I recently started using Cryosparc on a new machine, and it has repeatedly crashed the system. The system becomes completely unresponsive and cannot be accessed via SSH or webgui.
It seems to happen during 2D class jobs (usually with large numbers of classes and particles)… on a previous machine I had 2D class jobs fail if the number of classes was too much for the GPUs memory but it never crashed the entire system.
Has anyone else experienced hard crashes, is there any way to make sure that jobs wont crash the system (even if they fail instead>?).
Yes, I am having that same issue: new linux box and hard crash of the entire machine when I was doing blob picking (so not using either the CPU or the GPU at any appreciable level).
I managed to get through the motion correction and CTF estimation steps without issue.
Unfortunately, I haven’t had any response so far and I have yet to figure out a solution.
Best regards, Tom
If you notice any patterns, let me know.

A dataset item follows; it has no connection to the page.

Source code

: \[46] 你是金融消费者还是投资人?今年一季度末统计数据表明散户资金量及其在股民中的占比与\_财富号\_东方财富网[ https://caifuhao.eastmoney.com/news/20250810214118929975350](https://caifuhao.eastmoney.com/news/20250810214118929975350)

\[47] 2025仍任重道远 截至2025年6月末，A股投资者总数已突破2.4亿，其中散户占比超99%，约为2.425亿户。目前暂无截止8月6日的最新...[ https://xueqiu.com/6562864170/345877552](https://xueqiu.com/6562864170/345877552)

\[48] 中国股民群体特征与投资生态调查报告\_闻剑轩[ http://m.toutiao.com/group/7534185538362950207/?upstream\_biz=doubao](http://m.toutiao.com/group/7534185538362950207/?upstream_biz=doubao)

I haven’t detected any consistent cause yet, and there isnt a single job that I cant do.
My best guess so far is that its a glitch whereby the job should fail due to some resource limit (or perhaps someone else SSHing into the box and using some RAM etc… but there isn’t an adequate safeguard to prevent it confusing the kernel.
I have a few Cuda synchronisation type errors too, so it might not even be the same problem.
As my new box is at home, I’m pretty sure nobody else is trying to use it at the same time.
I found it weird/ strange as the CPU and GPU were barely being used during the blob picking process when my jobs consistently failed- but they never failed on the same image/movie, so I’m pretty sure it wasn’t a ‘bad data’ issue.
Still trying to figure out any pattern that might be present…
Best regards, Tom